Task instructions -> Restate the records word for word. Include no pictures.

Collected data ->
:::::
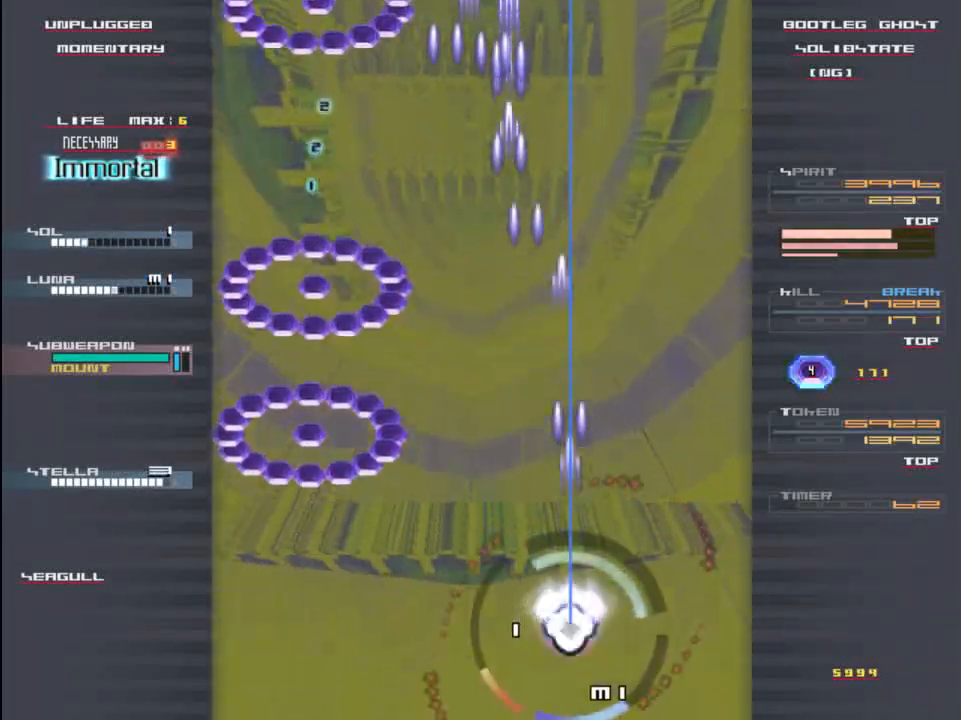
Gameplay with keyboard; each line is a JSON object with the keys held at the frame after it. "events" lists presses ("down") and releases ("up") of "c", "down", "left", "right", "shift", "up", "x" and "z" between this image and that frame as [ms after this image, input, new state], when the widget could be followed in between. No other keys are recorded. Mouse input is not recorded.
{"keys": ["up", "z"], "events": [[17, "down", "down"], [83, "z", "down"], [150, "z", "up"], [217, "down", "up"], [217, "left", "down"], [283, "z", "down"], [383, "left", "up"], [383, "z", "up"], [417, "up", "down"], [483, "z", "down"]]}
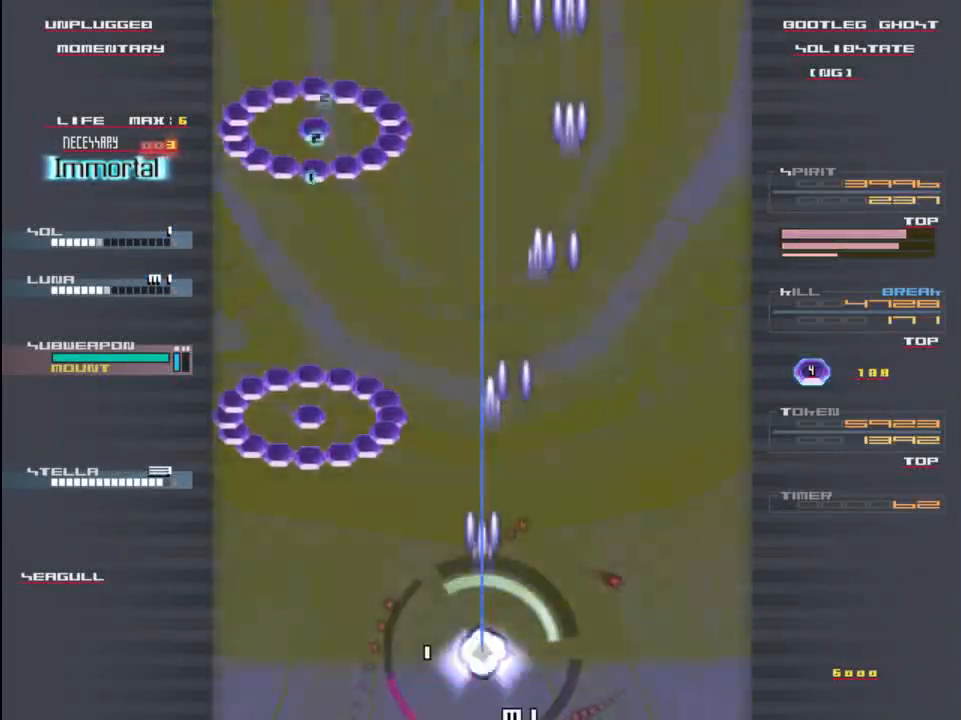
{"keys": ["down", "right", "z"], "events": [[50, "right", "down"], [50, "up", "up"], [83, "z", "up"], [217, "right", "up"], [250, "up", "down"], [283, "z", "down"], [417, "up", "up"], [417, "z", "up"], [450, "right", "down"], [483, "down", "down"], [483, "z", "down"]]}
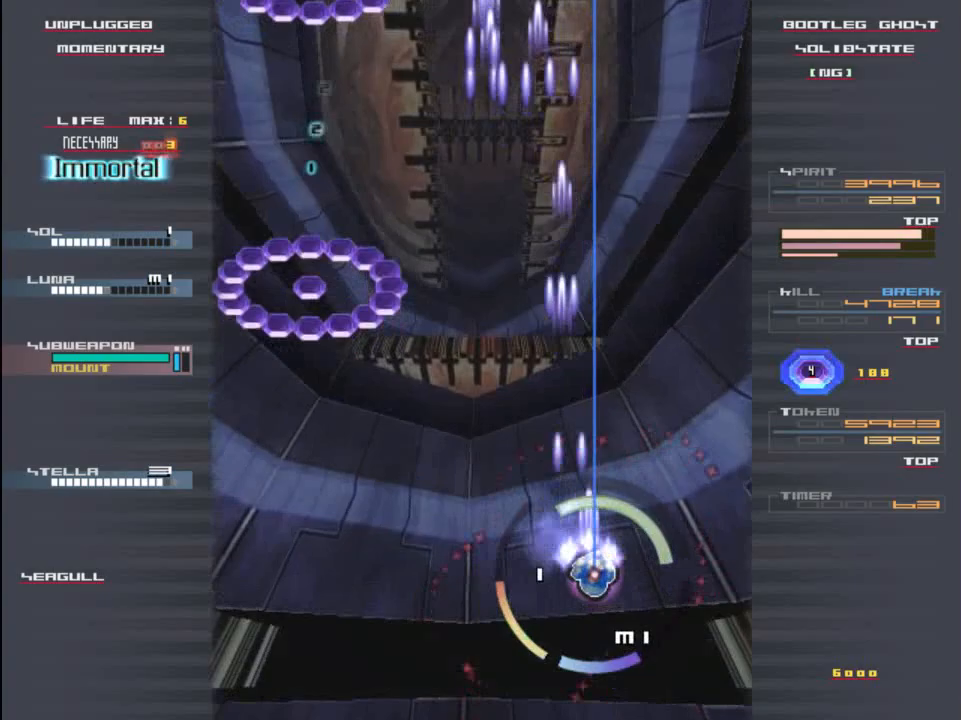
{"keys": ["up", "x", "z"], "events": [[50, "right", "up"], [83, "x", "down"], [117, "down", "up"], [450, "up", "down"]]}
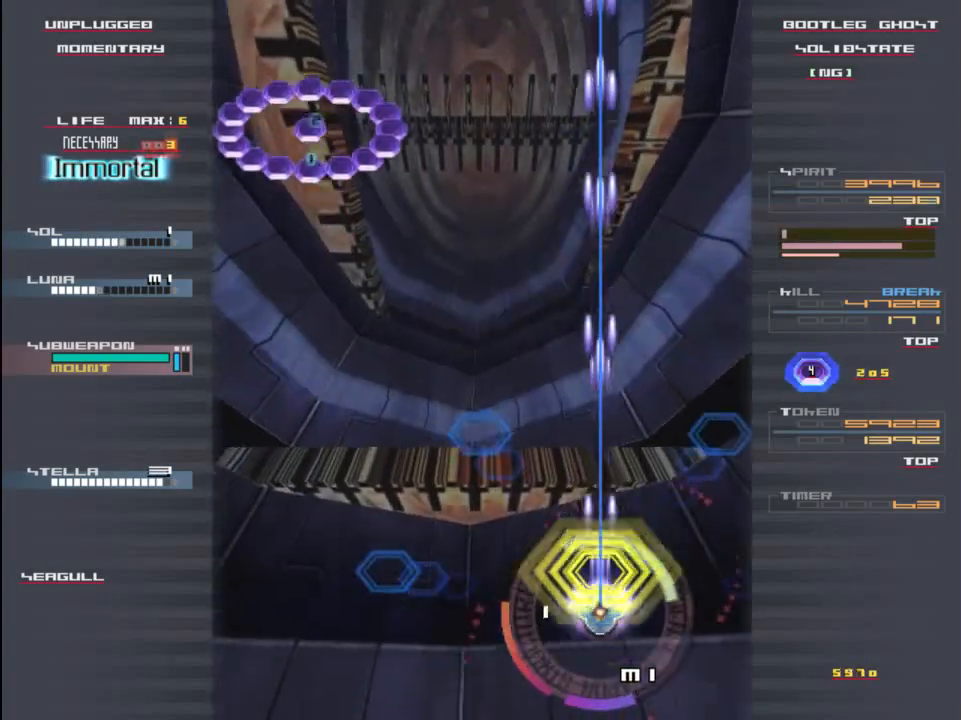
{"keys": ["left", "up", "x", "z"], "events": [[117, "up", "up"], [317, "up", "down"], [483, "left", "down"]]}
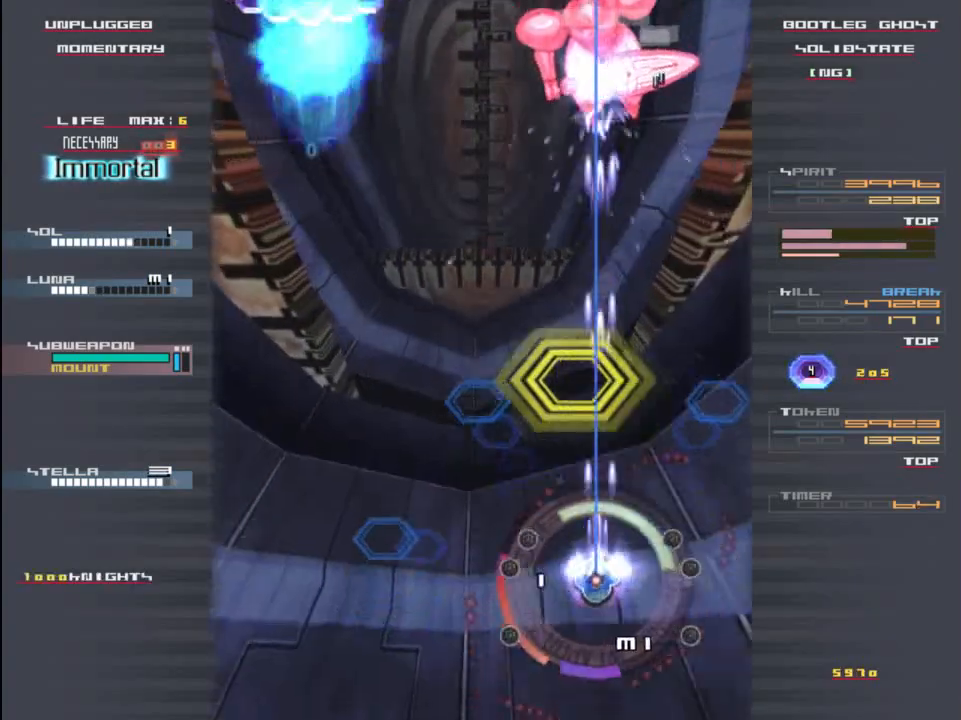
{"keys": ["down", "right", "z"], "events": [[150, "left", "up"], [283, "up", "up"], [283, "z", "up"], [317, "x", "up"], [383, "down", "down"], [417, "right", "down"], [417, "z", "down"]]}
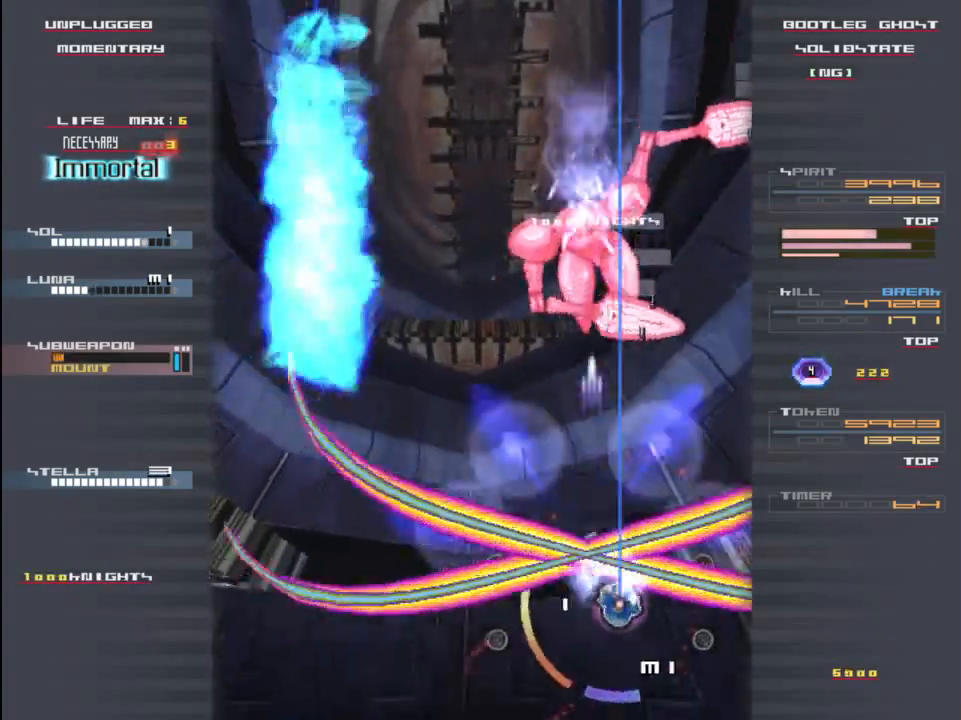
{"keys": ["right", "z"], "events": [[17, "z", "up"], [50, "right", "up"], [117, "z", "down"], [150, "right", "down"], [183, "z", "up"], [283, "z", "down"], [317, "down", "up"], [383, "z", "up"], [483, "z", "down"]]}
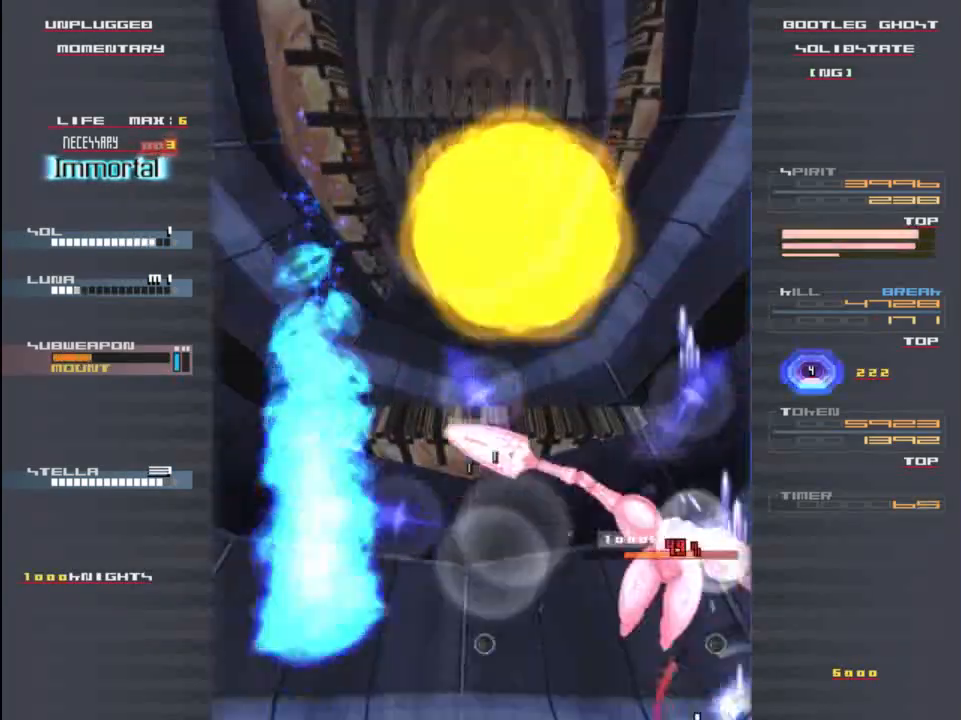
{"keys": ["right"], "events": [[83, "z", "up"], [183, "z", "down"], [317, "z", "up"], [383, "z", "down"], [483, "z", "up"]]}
:::::
Expected output ->
Gameplay with keyboard; each line is a JSON object with the keys held at the frame after it. "events" lists presses ("down") and releases ("up") of "c", "down", "left", "right", "shift", "up", "x" and "z" between this image and that frame as [ms after this image, input, new state], when the widget could be followed in between. No other keys are recorded. Mouse input is not recorded.
{"keys": ["up", "z"], "events": [[17, "down", "down"], [83, "z", "down"], [150, "z", "up"], [217, "down", "up"], [217, "left", "down"], [283, "z", "down"], [383, "left", "up"], [383, "z", "up"], [417, "up", "down"], [483, "z", "down"]]}
{"keys": ["down", "right", "z"], "events": [[50, "right", "down"], [50, "up", "up"], [83, "z", "up"], [217, "right", "up"], [250, "up", "down"], [283, "z", "down"], [417, "up", "up"], [417, "z", "up"], [450, "right", "down"], [483, "down", "down"], [483, "z", "down"]]}
{"keys": ["up", "x", "z"], "events": [[50, "right", "up"], [83, "x", "down"], [117, "down", "up"], [450, "up", "down"]]}
{"keys": ["left", "up", "x", "z"], "events": [[117, "up", "up"], [317, "up", "down"], [483, "left", "down"]]}
{"keys": ["down", "right", "z"], "events": [[150, "left", "up"], [283, "up", "up"], [283, "z", "up"], [317, "x", "up"], [383, "down", "down"], [417, "right", "down"], [417, "z", "down"]]}
{"keys": ["right", "z"], "events": [[17, "z", "up"], [50, "right", "up"], [117, "z", "down"], [150, "right", "down"], [183, "z", "up"], [283, "z", "down"], [317, "down", "up"], [383, "z", "up"], [483, "z", "down"]]}
{"keys": ["right"], "events": [[83, "z", "up"], [183, "z", "down"], [317, "z", "up"], [383, "z", "down"], [483, "z", "up"]]}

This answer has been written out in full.